I’m just getting started myself with rigging characters in Unity specifically, but I have studied figure drawing and animation for several years, so I can provide a more generalized answer to the first part of your question.
Basically the “lats” are fairly flat sheets of muscle fiber that wrap around either side of the mid-torso, like a sheath, and taper upward to the points where they attach under the arms.
See this diagram:
As you can read on that page, the “lat” plays a role in a wide range of motions of the arm, so it stretches and contracts in many different ways depending on whether the person is raising their arm to the front or to the side, rotating it medially to the front or to the back, pulling down on a weight (as in a “lat pulldown”), but the contraction or stretching of that muscle is usually going to be pretty subtle as you said.
Don’t be afraid to get up and move around and see what it feels like. Your own body is very often the best source of information available to you as an animator when trying to simulate a human figure in motion, because not only can you observe yourself in a mirror or on video, but you can actually feel the movement of the specific muscle you’re interested in.
As far as research material for a super-mutant muscle-bound character, my suggestion would be to search YouTube for shots of body builders or weight lifters working out in order to get a sense of how those muscles contract and stretch as they move their arms or pull weights downward.

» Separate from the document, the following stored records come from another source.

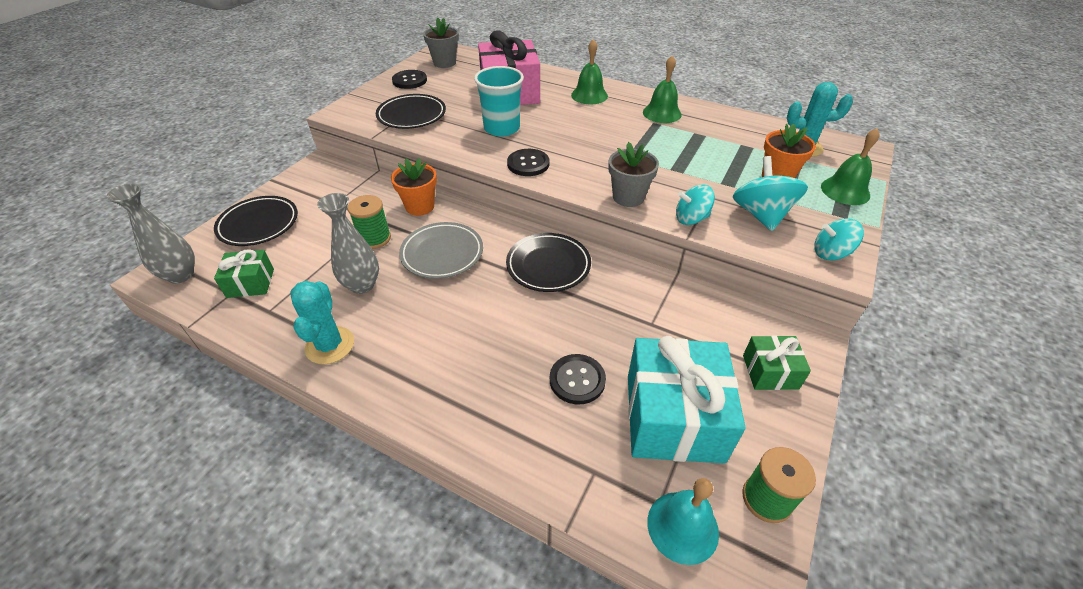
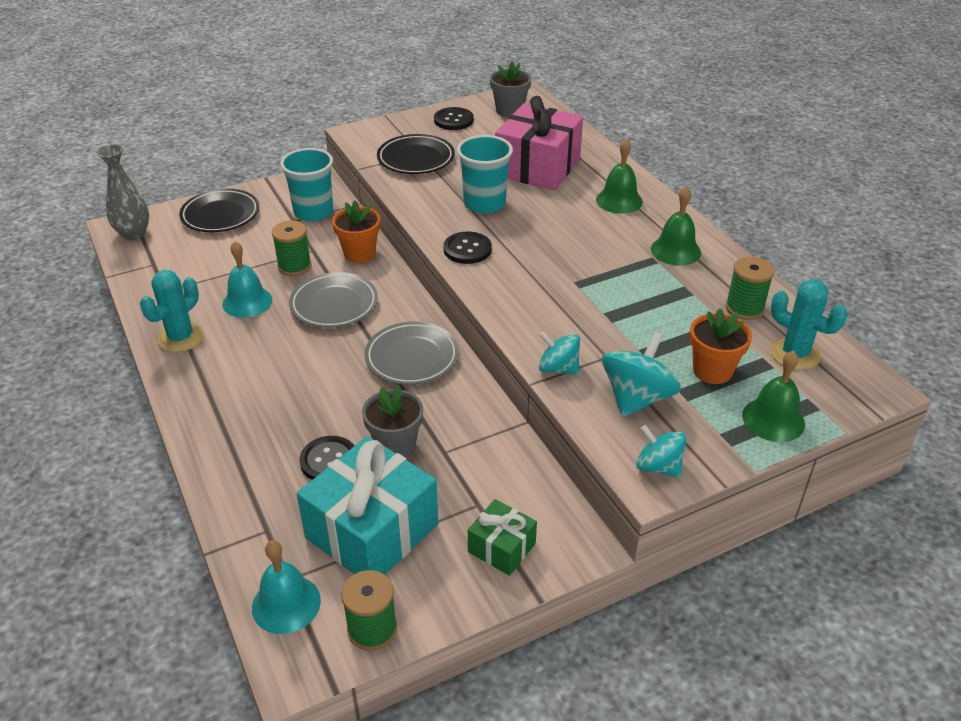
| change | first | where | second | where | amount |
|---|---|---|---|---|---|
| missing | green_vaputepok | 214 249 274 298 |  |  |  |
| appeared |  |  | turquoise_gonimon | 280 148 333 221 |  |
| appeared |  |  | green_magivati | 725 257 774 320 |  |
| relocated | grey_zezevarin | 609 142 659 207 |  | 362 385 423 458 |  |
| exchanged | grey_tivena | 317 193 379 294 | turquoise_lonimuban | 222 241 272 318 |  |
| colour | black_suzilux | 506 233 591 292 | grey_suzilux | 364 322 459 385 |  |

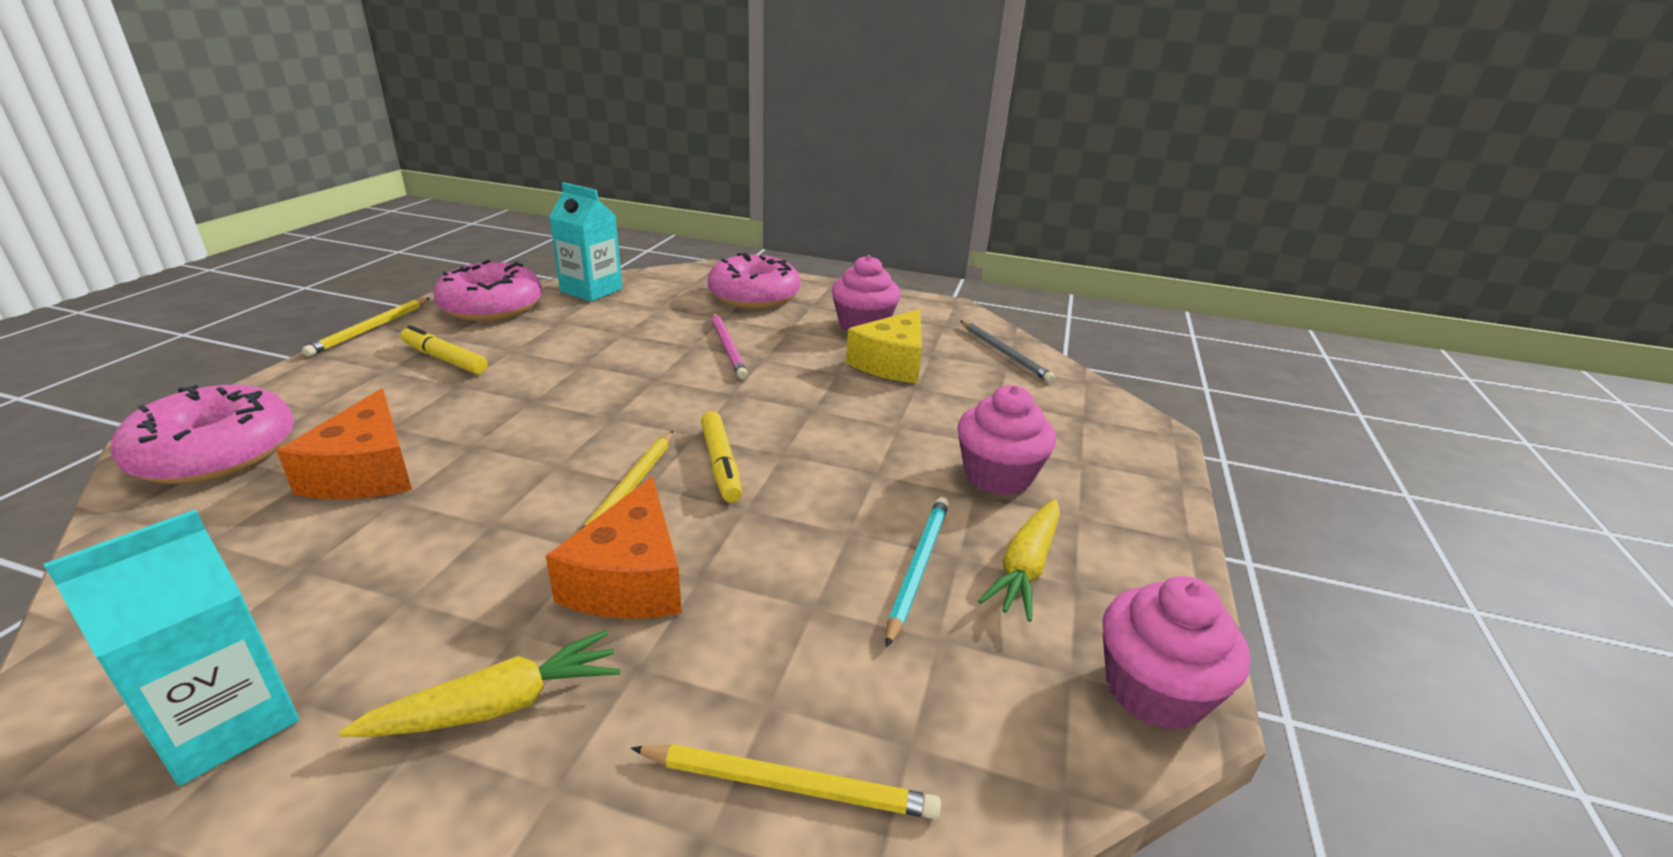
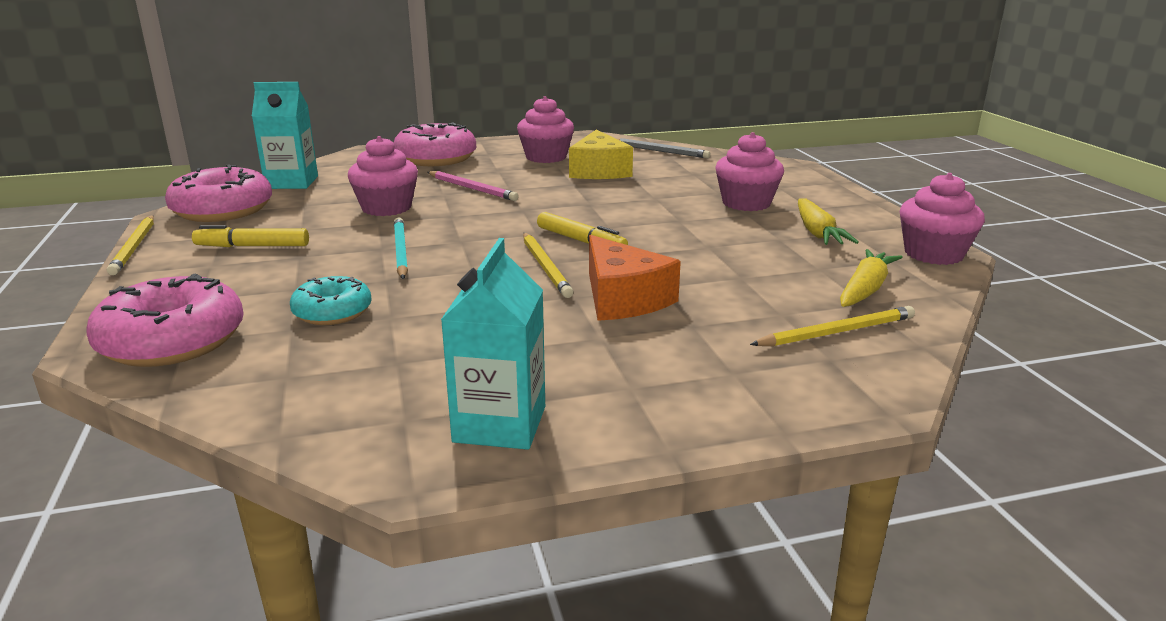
| change | first | where | second | where | amount |
|---|---|---|---|---|---|
| appeared |  |  | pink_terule | 348 136 418 216 |  |
| relocated |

It’s also always worth asking: how much of these efforts will be apparent enough to matter to the players of your game? If the payoff in the end is going to be worth the effort to rig every muscle, then have at it, but at some point the quest for realism has diminishing returns. A wise instructor of mine in animation school had the motto, “If it looks right, it is right.” In other words, don’t let yourself get bogged down by trying to simulate reality down the Nth degree, and know when enough is really enough.
I know this doesn’t exactly solve your problem, but hope it helps somewhat as a starting point for further research at least. Good luck!